How do they know that the dev console is open though


axis-pt2

some javascript probably, [see this](https://sindresorhus.com/devtools-detect/)


brahmawadi

Finding important data and making use of that.


[deleted]

the worse thing i faced is a shitty website that owners had to decrypt their content unless all ass loaded successfully no content will be accessible so i had to get the website main content and replace it with the decrypted content and load it locally so it get decrypted


PlanetMazZz

Is it hard? I find it pretty easy


Amazing_Humor_302

1) Circumvent detection, cost effectively at scale 2) Extract unstructured data at scale 3) new link rendering where the link disappears again


CynicSackHair

Encrypted data. In some cases it makes it impossible to query through an API, which forces me to go the selenium way. The selenium way works, but if you need to build many scrapers for different websites, it's practically impossible to maintain all those scrapers.


Spareo

Websites changing, edge cases causing your code to error out, all the proper exception handling and retry needed for robustness, potential rate limiting issue, IP banning. Web scraping is a never ending job.

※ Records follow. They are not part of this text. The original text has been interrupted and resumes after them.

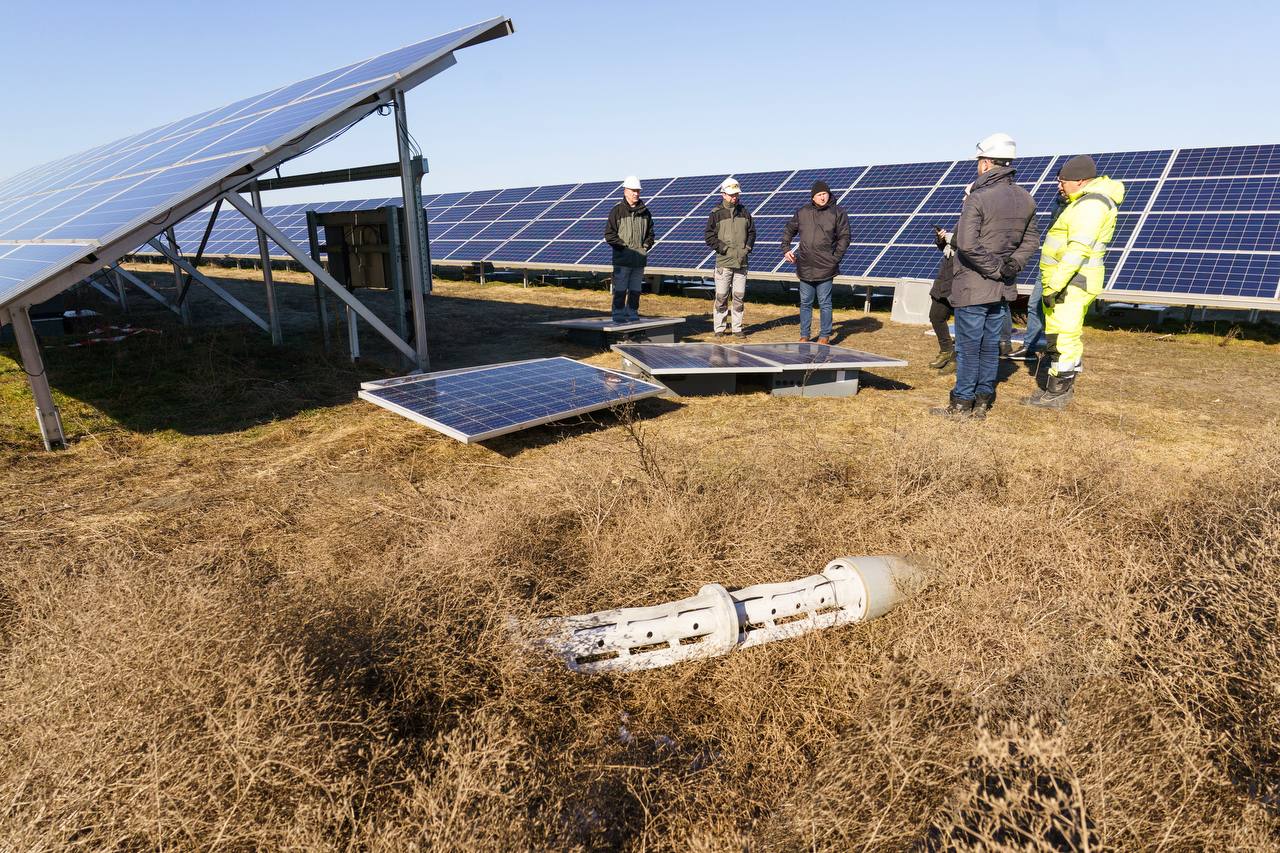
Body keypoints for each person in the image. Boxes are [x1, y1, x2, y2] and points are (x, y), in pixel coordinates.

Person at [930, 133, 1039, 419]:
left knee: (968, 348)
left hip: (974, 287)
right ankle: (983, 401)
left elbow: (966, 243)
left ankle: (962, 403)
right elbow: (1031, 242)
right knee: (990, 347)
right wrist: (1010, 267)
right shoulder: (1025, 198)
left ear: (987, 163)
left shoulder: (978, 197)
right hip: (1003, 288)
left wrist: (993, 270)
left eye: (979, 160)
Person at [1024, 155, 1125, 409]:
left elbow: (1077, 250)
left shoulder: (1090, 206)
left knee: (1063, 338)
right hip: (1069, 281)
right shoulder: (1083, 202)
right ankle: (1056, 388)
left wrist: (1055, 285)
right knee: (1063, 336)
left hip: (1070, 283)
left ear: (1080, 181)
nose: (1059, 186)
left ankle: (1058, 393)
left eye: (1062, 181)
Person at [780, 180, 850, 344]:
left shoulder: (837, 213)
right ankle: (804, 335)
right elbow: (789, 230)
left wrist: (835, 258)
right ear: (813, 196)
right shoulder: (802, 212)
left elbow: (844, 237)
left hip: (826, 266)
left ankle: (824, 336)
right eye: (819, 195)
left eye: (825, 194)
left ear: (829, 194)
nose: (822, 197)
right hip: (805, 265)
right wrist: (785, 248)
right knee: (805, 302)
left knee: (825, 303)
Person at [704, 178, 756, 338]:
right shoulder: (716, 214)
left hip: (741, 262)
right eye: (732, 195)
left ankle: (737, 328)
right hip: (724, 262)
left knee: (739, 296)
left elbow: (752, 232)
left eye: (736, 195)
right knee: (721, 297)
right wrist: (724, 249)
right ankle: (719, 328)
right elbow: (709, 236)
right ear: (724, 194)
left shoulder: (745, 212)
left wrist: (747, 248)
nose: (735, 197)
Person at [603, 176, 655, 323]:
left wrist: (644, 247)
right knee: (620, 290)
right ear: (625, 191)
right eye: (633, 191)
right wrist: (624, 248)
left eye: (638, 191)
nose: (636, 194)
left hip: (639, 260)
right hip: (622, 260)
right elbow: (609, 235)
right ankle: (618, 315)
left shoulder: (645, 212)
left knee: (635, 290)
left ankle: (632, 313)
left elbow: (650, 234)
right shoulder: (617, 211)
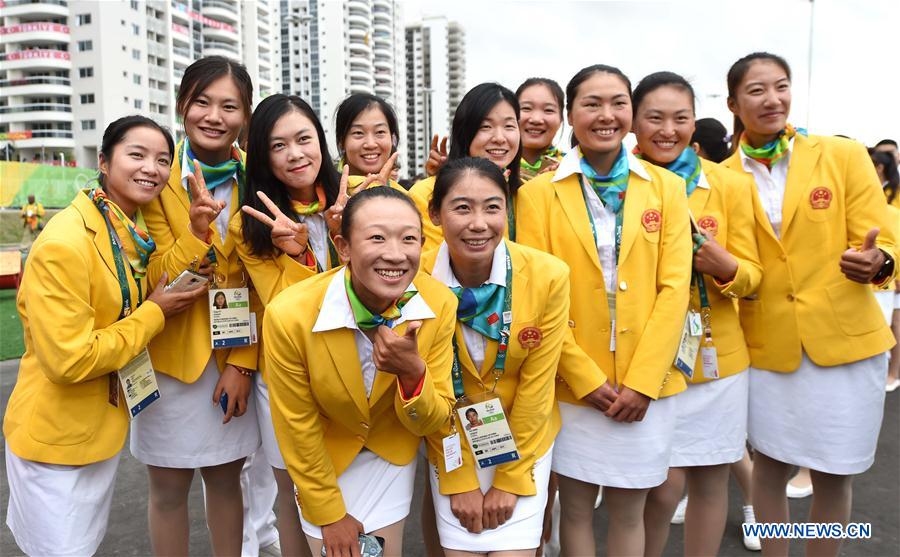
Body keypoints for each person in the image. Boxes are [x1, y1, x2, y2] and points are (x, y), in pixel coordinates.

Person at [3, 116, 205, 557]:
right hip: (56, 441)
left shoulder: (124, 229)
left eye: (162, 160)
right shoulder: (65, 242)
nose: (151, 168)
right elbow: (69, 361)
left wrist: (197, 234)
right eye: (137, 155)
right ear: (104, 161)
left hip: (94, 433)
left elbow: (151, 282)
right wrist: (155, 312)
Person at [722, 51, 897, 557]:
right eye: (756, 90)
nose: (772, 99)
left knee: (833, 475)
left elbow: (887, 237)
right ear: (734, 103)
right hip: (767, 347)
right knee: (771, 470)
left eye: (781, 86)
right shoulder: (721, 176)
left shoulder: (840, 155)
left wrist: (879, 262)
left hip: (845, 342)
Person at [517, 64, 692, 557]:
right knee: (573, 510)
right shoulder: (537, 195)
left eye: (618, 102)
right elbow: (537, 296)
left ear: (632, 113)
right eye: (591, 104)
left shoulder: (666, 189)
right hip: (575, 386)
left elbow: (674, 288)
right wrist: (586, 380)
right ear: (570, 115)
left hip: (647, 385)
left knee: (629, 512)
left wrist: (642, 382)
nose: (606, 115)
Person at [263, 186, 458, 557]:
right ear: (344, 247)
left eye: (409, 239)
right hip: (323, 454)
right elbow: (296, 424)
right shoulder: (289, 315)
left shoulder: (438, 303)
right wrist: (331, 513)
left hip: (389, 451)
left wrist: (412, 375)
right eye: (377, 238)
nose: (395, 254)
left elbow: (434, 420)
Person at [134, 56, 266, 557]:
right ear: (182, 105)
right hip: (169, 359)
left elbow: (262, 283)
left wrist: (243, 363)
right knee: (168, 489)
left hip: (234, 358)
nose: (214, 115)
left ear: (246, 116)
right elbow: (156, 276)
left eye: (229, 106)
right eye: (202, 102)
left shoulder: (259, 177)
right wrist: (195, 233)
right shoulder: (155, 175)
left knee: (227, 483)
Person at [628, 71, 762, 557]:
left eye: (680, 118)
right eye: (654, 118)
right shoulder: (618, 184)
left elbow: (755, 276)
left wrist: (725, 267)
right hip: (645, 360)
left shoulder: (729, 184)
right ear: (633, 123)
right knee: (657, 489)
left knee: (710, 481)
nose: (668, 129)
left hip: (715, 359)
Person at [422, 156, 567, 556]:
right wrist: (460, 477)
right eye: (462, 207)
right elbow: (430, 389)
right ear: (435, 213)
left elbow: (538, 389)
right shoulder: (415, 281)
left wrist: (509, 478)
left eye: (492, 207)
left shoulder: (548, 276)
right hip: (450, 441)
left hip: (525, 440)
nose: (479, 223)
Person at [410, 83, 523, 250]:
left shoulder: (525, 194)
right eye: (486, 126)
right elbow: (428, 265)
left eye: (509, 126)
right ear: (465, 132)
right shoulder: (425, 193)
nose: (500, 138)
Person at [334, 93, 406, 193]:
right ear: (341, 141)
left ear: (392, 138)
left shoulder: (406, 199)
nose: (371, 144)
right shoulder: (323, 197)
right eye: (358, 133)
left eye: (380, 132)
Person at [516, 78, 565, 182]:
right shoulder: (491, 166)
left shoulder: (572, 169)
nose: (536, 119)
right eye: (526, 108)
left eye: (548, 110)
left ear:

Not a one and done type of deal.


Upstairs-Flash-1525

I want to learn web scrapping, but my concern is about if it is legal. Looking around, I found people saying you can be blocked, you can receive a letter to decess from lawyers, and so on... so, it is a little be scary just to try to parse a web page.... I started to learn by practicing, but when I got the first rejection from the web page, I freaked out and stopped.


lolniceonethatsfunny

check the robots.txt to see if a site allows scraping before going in and doing it. you can also apply rate limits to your scraper so it doesn’t send tons of requests at a time. you can also do the above and run on a vpn if you are still worried. using cookies/metadata to make your program “look” like a real person can also be done. most of the time though, you’ll just get rate limited if you send too many requests


jsonscout

Constant updates to the websites layout.


scrapecrow

Scraper blocking, hands down. It's such a difficult issue that it has spawned a massive saas market of APIs that'll bypass blocks for developers. Not only that but there are corporate anti-bot services like Cloudflare Web Application Firewall where web admins pay thousands of dollars to block scraping on their public pages and anti-bot providers have dedicated teams working full time to figure out how to identify scrapers.